**Work task:**
Echo the text of the items verbatim, from the start of the items through the line containing "аючись безодні /Touching", inclusive, and omit the pictures from your reply.

**Provided material:**
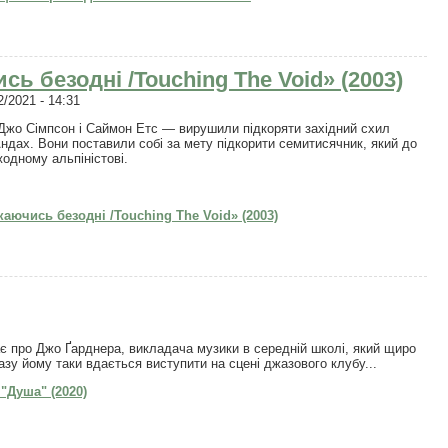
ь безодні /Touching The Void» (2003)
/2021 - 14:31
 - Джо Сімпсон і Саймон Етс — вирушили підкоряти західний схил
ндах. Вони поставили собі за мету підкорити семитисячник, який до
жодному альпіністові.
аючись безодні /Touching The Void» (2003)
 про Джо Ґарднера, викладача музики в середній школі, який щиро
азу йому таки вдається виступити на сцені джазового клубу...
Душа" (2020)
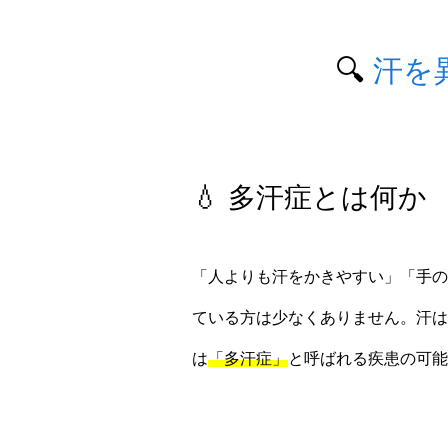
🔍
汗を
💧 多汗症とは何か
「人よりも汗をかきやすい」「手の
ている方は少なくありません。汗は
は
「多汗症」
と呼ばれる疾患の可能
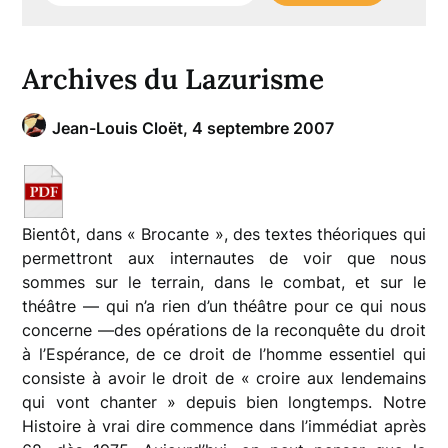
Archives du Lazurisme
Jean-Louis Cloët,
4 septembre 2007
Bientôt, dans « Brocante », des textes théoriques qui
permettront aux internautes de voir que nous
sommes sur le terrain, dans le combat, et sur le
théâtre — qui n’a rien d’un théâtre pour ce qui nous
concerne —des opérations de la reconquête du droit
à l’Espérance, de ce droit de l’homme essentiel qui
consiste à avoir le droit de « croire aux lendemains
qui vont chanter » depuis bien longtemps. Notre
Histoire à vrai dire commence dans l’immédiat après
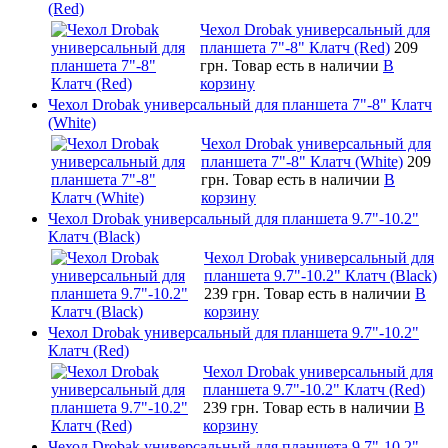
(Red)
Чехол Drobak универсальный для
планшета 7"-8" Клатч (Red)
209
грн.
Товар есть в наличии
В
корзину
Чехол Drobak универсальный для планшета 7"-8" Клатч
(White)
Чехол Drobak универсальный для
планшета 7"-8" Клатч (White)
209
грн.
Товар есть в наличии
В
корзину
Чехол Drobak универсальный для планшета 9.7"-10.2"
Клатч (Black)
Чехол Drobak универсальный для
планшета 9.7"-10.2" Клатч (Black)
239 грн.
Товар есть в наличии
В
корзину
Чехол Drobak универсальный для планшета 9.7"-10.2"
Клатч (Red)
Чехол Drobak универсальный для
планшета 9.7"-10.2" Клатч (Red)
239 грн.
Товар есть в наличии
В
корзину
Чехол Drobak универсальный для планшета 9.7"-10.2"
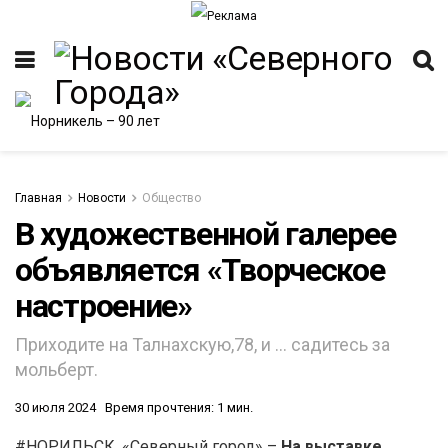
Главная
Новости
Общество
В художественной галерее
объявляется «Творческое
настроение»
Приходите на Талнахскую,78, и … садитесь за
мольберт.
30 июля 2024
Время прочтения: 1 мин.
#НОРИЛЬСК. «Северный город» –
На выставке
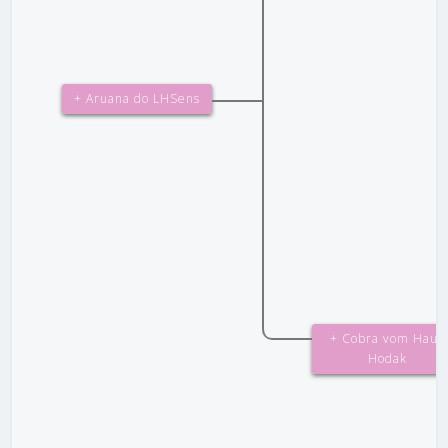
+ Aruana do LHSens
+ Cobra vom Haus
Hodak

**Finished task:**
ь безодні /Touching The Void» (2003)
/2021 - 14:31
 - Джо Сімпсон і Саймон Етс — вирушили підкоряти західний схил
ндах. Вони поставили собі за мету підкорити семитисячник, який до
жодному альпіністові.
аючись безодні /Touching The Void» (2003)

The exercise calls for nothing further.